The New York Times featured the USC U.S.-China Institute documentary “Assignment: China — The Week that Changed the World.” The documentary, part of a series, examines media coverage of the 1972 Nixon trip that reshaped U.S.-China relations after a quarter century of isolation and hostility. “People look back now and take it for granted that the outcome was preordained,” said the institute’s Mike Chinoy, who produced the documentary. Voice of America also featured the story.
Los Angeles Times featured the Oscar Senti-meter, a tool developed by the USC Annenberg School, Los Angeles Times and IBM that analyzes thousands of tweets about the Academy Awards nominees. The story noted that Mexican actor Demian Bechir received an enormous boost on Twitter the day of the nominations, with a total of 6,893 tweets mentioning him, a 47-fold increase from the day before.
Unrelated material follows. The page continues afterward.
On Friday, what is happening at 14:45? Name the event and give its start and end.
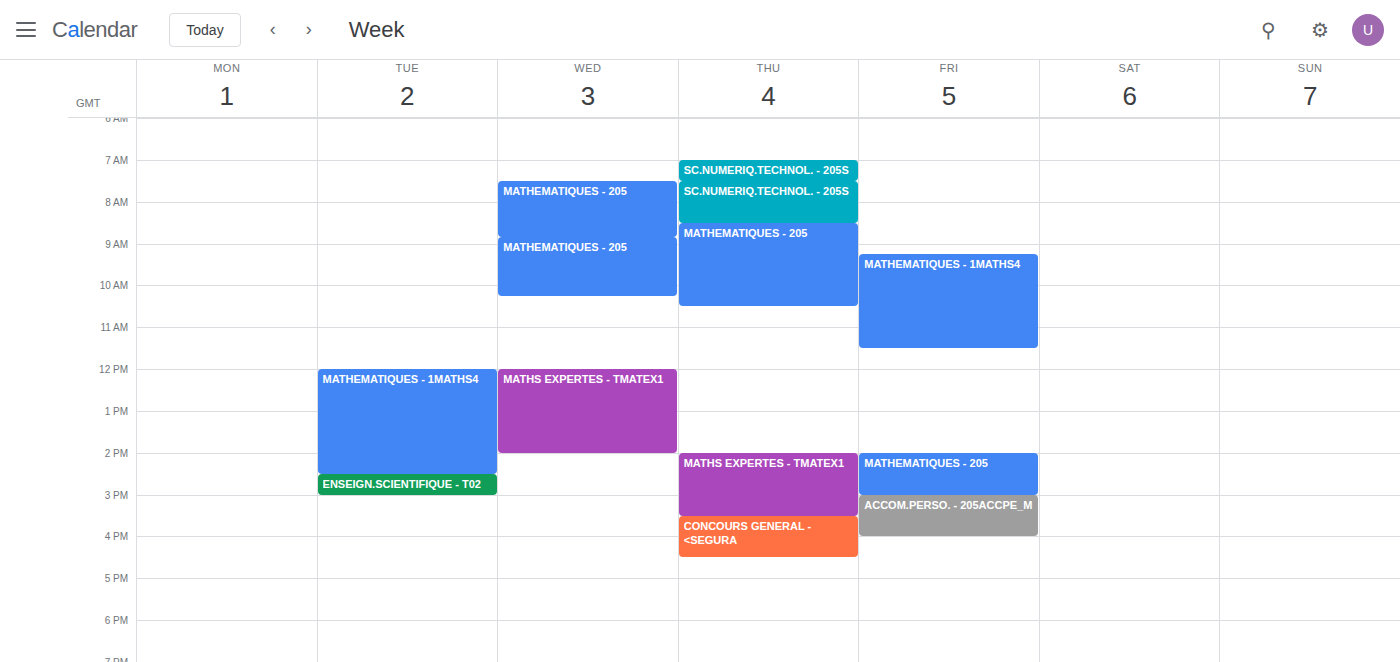
"MATHEMATIQUES - 205", 14:00 to 15:00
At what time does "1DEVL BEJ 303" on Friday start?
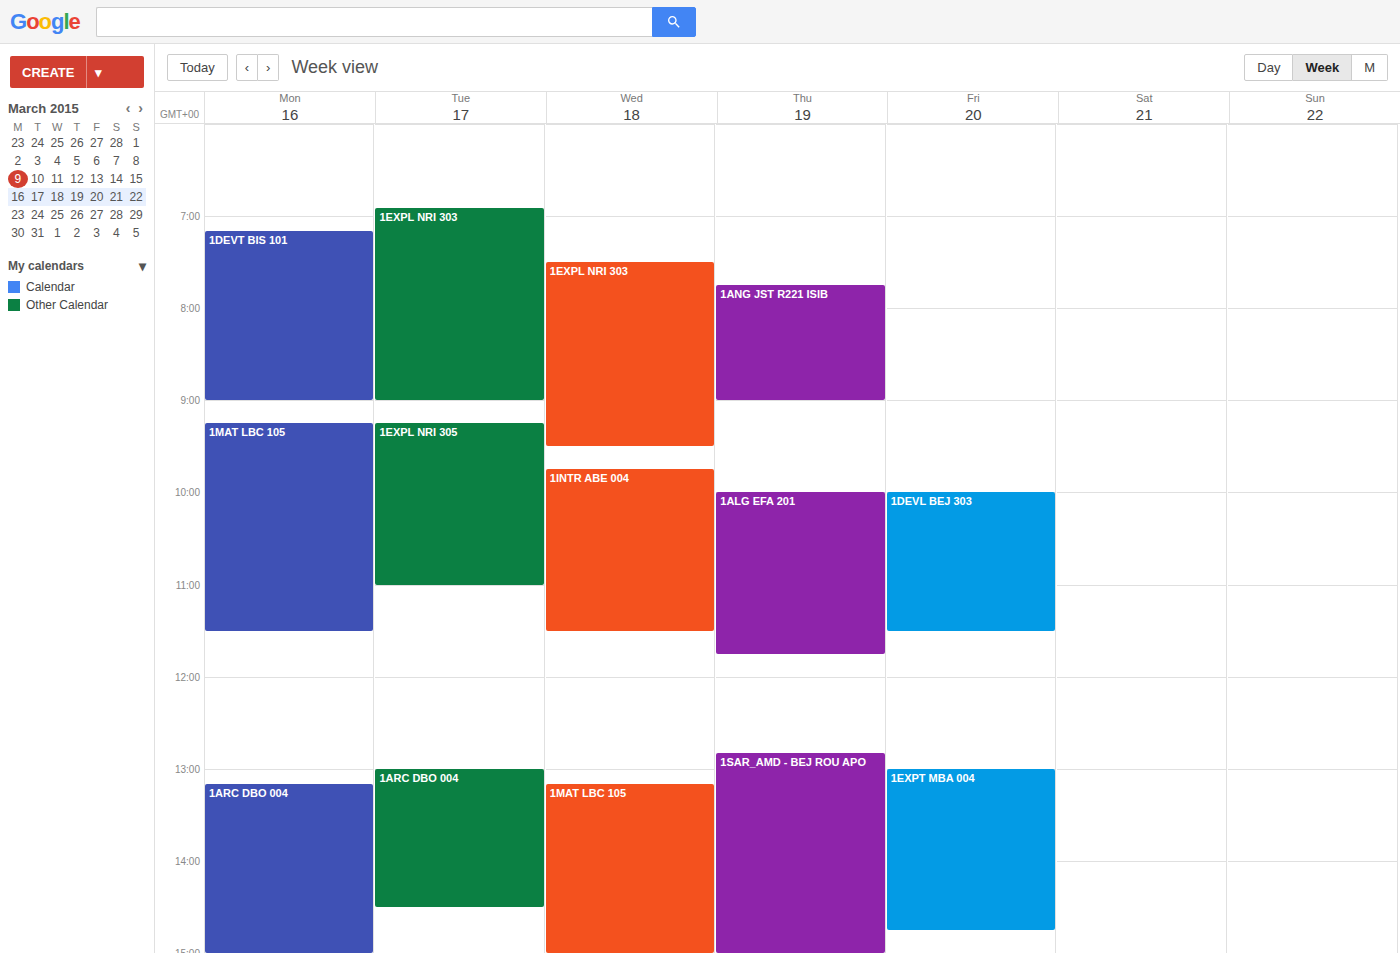
10:00 AM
The story noted the tool uses language-recognition technology developed in collaboration with USC Viterbi School’s Signal Analysis and Interpretation Lab.
The Times of India (India) featured a three-day medical emergency training workshop organized in association with USC. At the workshop, held at GCS Medical College in India, 50 doctors and more than 100 paramedics learned how to improve emergency support systems. William Mallon of the Keck School of USC said that discussion topics included the use of portable ultrasonic devices to scan patients. “The ultrasound applications help physicians make accurate and timely decisions,” he noted. Daily News & Analysis (India) also featured the workshop.